··· RECORDS TO PROCESS ···

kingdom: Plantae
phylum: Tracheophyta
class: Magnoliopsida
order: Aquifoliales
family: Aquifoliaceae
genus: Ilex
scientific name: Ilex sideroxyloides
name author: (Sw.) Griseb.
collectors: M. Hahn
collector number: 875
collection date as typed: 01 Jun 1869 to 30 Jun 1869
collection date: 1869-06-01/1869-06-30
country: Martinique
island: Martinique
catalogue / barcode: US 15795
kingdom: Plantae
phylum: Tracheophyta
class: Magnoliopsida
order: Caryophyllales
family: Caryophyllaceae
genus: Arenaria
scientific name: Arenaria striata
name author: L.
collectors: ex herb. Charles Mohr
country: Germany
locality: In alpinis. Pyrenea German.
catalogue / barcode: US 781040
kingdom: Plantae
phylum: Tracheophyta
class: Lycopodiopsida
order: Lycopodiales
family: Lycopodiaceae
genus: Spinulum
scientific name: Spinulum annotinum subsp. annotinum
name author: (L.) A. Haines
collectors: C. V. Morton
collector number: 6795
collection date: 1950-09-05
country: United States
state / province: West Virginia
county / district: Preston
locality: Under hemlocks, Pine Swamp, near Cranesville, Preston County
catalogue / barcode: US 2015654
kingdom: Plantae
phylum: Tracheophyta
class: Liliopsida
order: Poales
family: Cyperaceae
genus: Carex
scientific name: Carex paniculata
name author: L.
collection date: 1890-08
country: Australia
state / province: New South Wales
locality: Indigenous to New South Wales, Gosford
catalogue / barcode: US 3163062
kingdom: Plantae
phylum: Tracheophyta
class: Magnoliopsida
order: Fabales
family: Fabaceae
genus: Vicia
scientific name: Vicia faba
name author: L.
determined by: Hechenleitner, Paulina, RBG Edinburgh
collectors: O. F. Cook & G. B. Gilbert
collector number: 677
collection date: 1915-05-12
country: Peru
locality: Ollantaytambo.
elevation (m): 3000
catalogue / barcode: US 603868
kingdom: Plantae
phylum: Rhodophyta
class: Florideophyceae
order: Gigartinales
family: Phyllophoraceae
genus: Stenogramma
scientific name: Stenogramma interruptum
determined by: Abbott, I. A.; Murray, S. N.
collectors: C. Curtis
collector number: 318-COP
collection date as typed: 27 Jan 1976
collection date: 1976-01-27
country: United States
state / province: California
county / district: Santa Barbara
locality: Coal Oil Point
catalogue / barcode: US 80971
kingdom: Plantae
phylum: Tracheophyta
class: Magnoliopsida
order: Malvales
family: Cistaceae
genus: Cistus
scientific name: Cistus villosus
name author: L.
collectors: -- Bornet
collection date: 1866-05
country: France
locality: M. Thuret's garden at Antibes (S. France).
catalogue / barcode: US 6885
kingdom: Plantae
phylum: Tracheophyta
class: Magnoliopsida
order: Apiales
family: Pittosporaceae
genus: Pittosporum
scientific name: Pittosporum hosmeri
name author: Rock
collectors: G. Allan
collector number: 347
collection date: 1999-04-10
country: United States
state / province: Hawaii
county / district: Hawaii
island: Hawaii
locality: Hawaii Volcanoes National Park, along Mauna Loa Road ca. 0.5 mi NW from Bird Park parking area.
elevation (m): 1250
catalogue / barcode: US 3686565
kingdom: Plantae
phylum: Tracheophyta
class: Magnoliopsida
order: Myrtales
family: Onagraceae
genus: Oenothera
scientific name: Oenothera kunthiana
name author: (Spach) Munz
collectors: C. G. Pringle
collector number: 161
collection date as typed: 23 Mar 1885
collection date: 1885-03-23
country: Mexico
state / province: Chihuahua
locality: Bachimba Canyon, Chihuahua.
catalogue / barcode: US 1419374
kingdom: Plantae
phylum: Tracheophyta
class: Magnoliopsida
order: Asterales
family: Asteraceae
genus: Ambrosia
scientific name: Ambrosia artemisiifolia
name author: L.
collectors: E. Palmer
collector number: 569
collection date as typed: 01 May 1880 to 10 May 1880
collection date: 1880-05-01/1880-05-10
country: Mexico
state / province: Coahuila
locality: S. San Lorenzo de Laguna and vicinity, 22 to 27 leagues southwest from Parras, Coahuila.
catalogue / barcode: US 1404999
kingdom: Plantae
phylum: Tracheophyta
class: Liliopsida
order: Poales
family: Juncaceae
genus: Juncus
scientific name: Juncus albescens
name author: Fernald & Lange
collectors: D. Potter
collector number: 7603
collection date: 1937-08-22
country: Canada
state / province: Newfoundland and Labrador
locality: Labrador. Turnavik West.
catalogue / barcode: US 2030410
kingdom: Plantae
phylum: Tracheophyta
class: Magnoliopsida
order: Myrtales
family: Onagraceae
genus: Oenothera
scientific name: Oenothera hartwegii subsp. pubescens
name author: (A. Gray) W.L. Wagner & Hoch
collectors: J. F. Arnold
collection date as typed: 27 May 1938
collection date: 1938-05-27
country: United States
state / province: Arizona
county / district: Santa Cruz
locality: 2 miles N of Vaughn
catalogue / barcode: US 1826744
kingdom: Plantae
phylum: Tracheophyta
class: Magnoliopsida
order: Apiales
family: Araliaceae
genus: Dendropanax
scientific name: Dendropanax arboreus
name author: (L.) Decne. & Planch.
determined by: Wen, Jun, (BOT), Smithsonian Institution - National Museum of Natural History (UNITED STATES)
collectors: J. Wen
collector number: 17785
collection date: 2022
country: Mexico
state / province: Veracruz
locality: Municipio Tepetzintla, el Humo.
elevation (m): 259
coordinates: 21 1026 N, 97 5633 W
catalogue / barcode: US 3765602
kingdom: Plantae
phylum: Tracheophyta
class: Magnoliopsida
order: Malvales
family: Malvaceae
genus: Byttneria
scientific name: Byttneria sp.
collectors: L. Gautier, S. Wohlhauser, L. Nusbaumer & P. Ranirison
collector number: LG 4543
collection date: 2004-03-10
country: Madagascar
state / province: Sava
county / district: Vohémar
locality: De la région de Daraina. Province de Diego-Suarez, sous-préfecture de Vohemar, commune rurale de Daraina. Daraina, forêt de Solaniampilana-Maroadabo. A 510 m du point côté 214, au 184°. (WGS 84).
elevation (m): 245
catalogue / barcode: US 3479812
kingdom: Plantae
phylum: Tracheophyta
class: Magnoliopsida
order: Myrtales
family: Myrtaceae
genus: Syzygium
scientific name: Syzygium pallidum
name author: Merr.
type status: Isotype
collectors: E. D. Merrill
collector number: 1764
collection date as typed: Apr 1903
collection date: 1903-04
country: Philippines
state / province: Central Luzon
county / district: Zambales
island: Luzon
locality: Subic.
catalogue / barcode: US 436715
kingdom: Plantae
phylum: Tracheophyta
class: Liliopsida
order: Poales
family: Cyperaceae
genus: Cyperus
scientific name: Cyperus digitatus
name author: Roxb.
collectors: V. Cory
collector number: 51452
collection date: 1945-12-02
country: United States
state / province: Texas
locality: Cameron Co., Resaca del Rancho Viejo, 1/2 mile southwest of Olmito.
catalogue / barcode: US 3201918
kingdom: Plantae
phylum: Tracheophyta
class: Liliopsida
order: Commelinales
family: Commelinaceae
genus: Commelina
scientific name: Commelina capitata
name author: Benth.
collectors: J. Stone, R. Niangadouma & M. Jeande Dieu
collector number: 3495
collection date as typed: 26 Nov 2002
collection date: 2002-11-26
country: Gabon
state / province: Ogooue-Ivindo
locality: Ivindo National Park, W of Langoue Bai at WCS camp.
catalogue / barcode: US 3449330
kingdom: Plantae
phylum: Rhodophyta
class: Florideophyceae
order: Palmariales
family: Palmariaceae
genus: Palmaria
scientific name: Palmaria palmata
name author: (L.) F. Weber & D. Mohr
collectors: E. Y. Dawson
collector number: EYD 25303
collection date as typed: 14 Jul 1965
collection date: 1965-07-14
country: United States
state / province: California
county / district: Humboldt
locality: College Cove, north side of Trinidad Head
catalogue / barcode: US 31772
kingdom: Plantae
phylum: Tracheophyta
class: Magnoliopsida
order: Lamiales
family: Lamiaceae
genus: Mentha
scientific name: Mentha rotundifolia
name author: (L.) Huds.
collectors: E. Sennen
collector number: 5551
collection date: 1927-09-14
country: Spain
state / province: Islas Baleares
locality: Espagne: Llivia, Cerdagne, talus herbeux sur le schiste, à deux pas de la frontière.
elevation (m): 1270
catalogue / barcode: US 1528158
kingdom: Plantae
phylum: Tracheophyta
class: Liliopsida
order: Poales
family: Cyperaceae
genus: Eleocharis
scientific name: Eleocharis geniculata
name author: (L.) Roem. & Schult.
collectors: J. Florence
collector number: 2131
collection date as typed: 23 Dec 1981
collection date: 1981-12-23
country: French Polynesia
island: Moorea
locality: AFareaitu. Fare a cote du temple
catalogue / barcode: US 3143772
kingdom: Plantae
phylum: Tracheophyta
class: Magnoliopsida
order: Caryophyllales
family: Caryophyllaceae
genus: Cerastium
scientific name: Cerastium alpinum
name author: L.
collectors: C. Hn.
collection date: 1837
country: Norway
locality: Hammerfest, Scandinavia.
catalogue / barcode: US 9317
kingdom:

···

GOAL OF THE EXERCISE: Replace "collectors" with "collected by" and rewrite the material from its first line through the line containing "locality: Coal Oil Point", with everything else left unchanged.

TASK ANSWER:
kingdom: Plantae
phylum: Tracheophyta
class: Magnoliopsida
order: Aquifoliales
family: Aquifoliaceae
genus: Ilex
scientific name: Ilex sideroxyloides
name author: (Sw.) Griseb.
collected by: M. Hahn
collector number: 875
collection date as typed: 01 Jun 1869 to 30 Jun 1869
collection date: 1869-06-01/1869-06-30
country: Martinique
island: Martinique
catalogue / barcode: US 15795
kingdom: Plantae
phylum: Tracheophyta
class: Magnoliopsida
order: Caryophyllales
family: Caryophyllaceae
genus: Arenaria
scientific name: Arenaria striata
name author: L.
collected by: ex herb. Charles Mohr
country: Germany
locality: In alpinis. Pyrenea German.
catalogue / barcode: US 781040
kingdom: Plantae
phylum: Tracheophyta
class: Lycopodiopsida
order: Lycopodiales
family: Lycopodiaceae
genus: Spinulum
scientific name: Spinulum annotinum subsp. annotinum
name author: (L.) A. Haines
collected by: C. V. Morton
collector number: 6795
collection date: 1950-09-05
country: United States
state / province: West Virginia
county / district: Preston
locality: Under hemlocks, Pine Swamp, near Cranesville, Preston County
catalogue / barcode: US 2015654
kingdom: Plantae
phylum: Tracheophyta
class: Liliopsida
order: Poales
family: Cyperaceae
genus: Carex
scientific name: Carex paniculata
name author: L.
collection date: 1890-08
country: Australia
state / province: New South Wales
locality: Indigenous to New South Wales, Gosford
catalogue / barcode: US 3163062
kingdom: Plantae
phylum: Tracheophyta
class: Magnoliopsida
order: Fabales
family: Fabaceae
genus: Vicia
scientific name: Vicia faba
name author: L.
determined by: Hechenleitner, Paulina, RBG Edinburgh
collected by: O. F. Cook & G. B. Gilbert
collector number: 677
collection date: 1915-05-12
country: Peru
locality: Ollantaytambo.
elevation (m): 3000
catalogue / barcode: US 603868
kingdom: Plantae
phylum: Rhodophyta
class: Florideophyceae
order: Gigartinales
family: Phyllophoraceae
genus: Stenogramma
scientific name: Stenogramma interruptum
determined by: Abbott, I. A.; Murray, S. N.
collected by: C. Curtis
collector number: 318-COP
collection date as typed: 27 Jan 1976
collection date: 1976-01-27
country: United States
state / province: California
county / district: Santa Barbara
locality: Coal Oil Point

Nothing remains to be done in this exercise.